There are 64 different synonyms for “yes” in the English language, and all of them were invented in conversations with mothers.
-
-
Copy & paste this:
« Previous Monday Thru Friday: Office Swag: No, I will not come in this weekend. | WIN!: Street Performer WIN Next »

There are 64 different synonyms for “yes” in the English language, and all of them were invented in conversations with mothers.
And that’s why you shouldn’t bother being on the phone with your parents if you’re an adult.
You either;
1: Have no mother
2: You have a mother and are not an adult.
3: You are an adult but your mother doesn’t care about you.
No “Hello?”
I’m gonna record my girlfriend’s phone phrases, and make a soundboard to see how long I can hold a conversation with her grandmother before she notices.
yeah well that’s nice for you
We are a India based company focused on making business processes simpler with our various Technical solutions. We work in the
field of Web Designing, Web Renovation, Web Development, Web Application, Software Solution, Internet Marketing, Mobile
Solutions.Applications and Websites, E-Commerce Solution and Online Brand Management.
uhm… mother issues?…
Yep, okay, alright, I will.
I love you too. Bye.
I’d leave out the India part.
Good for you! Cool story bro! *APPLAUSE* We are so proud of you Web Application Something-Or-Other!
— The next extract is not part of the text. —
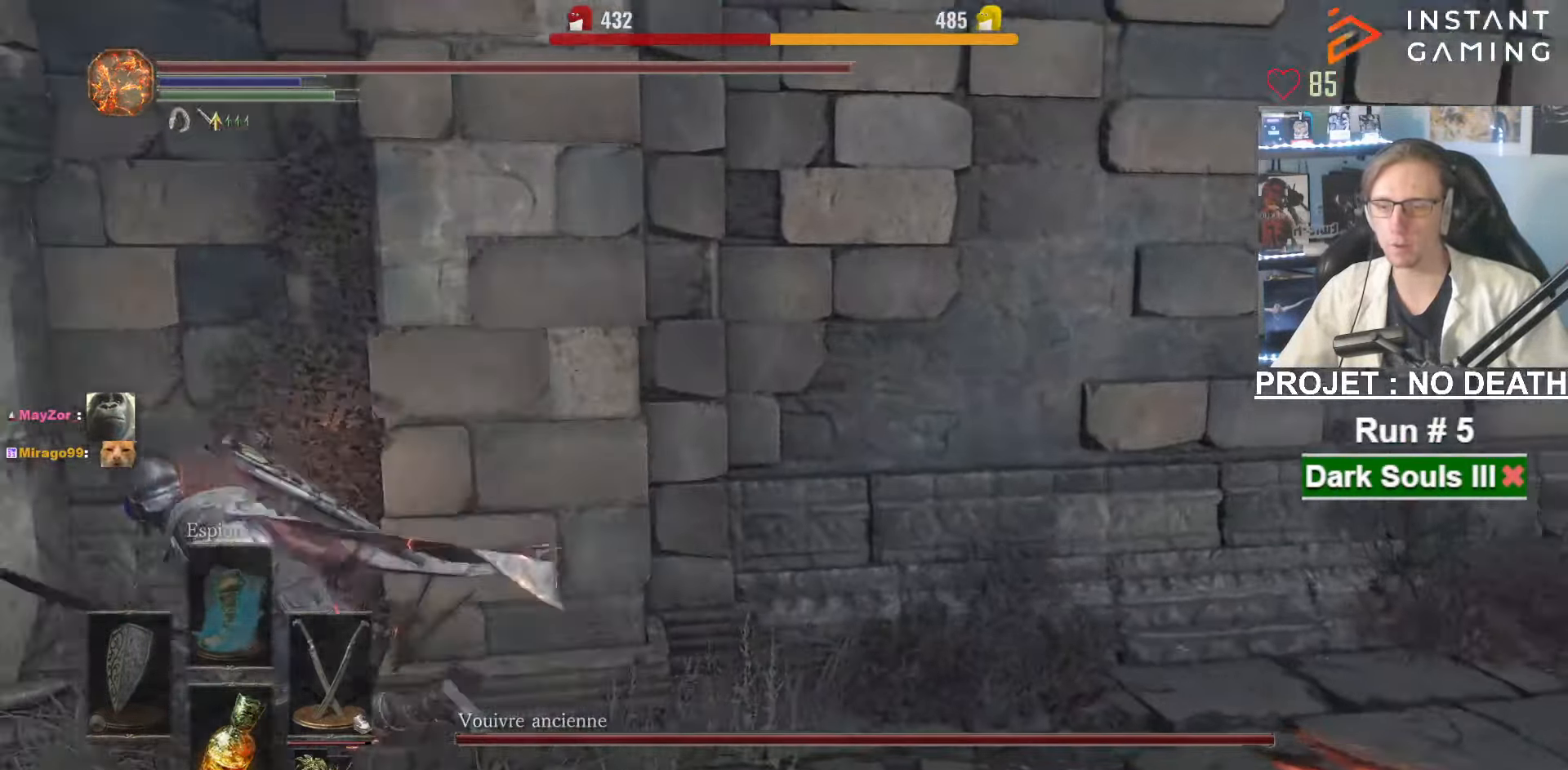
{"keys": ["q"], "mouse": [], "events": [[266, "space", "up"], [466, "z", "up"]]}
various technical solutions eh? Sounds like these solutions are pretty technical. And varied!
and totally legit.
*All right
^Seems legit.
OMG! Really????//? $73 a hour? That’s like enough to buy like something, or something. Cool story bro! I haz a great 3rd cousin twice removed, once added, shaken (not stirred), friend’s bestfriend’s neighbor’s cat’s great-great-great grand aunt’s neice’s potted plant who made $67.63 per hour part time working a few hours a minute taking out the trash. More details on this site… “MODERATED”.cøm
^ ROFL!!! Shaken plant. A few hours a minute. I’d visit THAT site!
Step-aunt? That’s really inventive.
and in the end “euuh….what did she say?”
Stepped ant i presume
I haven’t talked to Mom in years. I don’t want to interrupt.
I like my parents.
Sux2b the OP.
you forgot: “no, i do not have a cold. yes I am eatig OK,” and finally “NO mom, I have not found anyone yet and NO I do not want to meet your neighbour’s cousin’s son/daughter”
*On the phone with girlfriend.
For some reason people think I’m bad because of this:
I just got home from grocery shopping when my mother called. So I listening to her on the phone, and my perishables are out in the car in the heat. So what do I do? I set down the phone, go out bring my stuff in, put it in the fridge then go back to listening. She never even knew that I was gone for awhile.
Haha! I had a quasi-friend JUST like this.
Actually, I was lucky to get any “yeah, uh huh, cool”s in because she couldn’t stop talking about herself long enough for me to say anything. One time I just got up and took a shower while she was on the line and didn’t even realize I was gone.
After a while, I’d see that she called me but I’d wait for my cell phone batteries to run low to call her back because I’d have an excuse to hang up on her when the batteries were dying. For whatever reason, she hated texting, I guess because she couldn’t hear herself that way.
Its even worse when your friend has the language skills of a 3 year old. Non-stop talking interspersed with “um”, “like”, and “y’know?”. Except that my friend actually spot checks me every 20 seconds by asking if I’m still listening.
But I don’t want to sit naked in front of a webcam talking dirty to guys.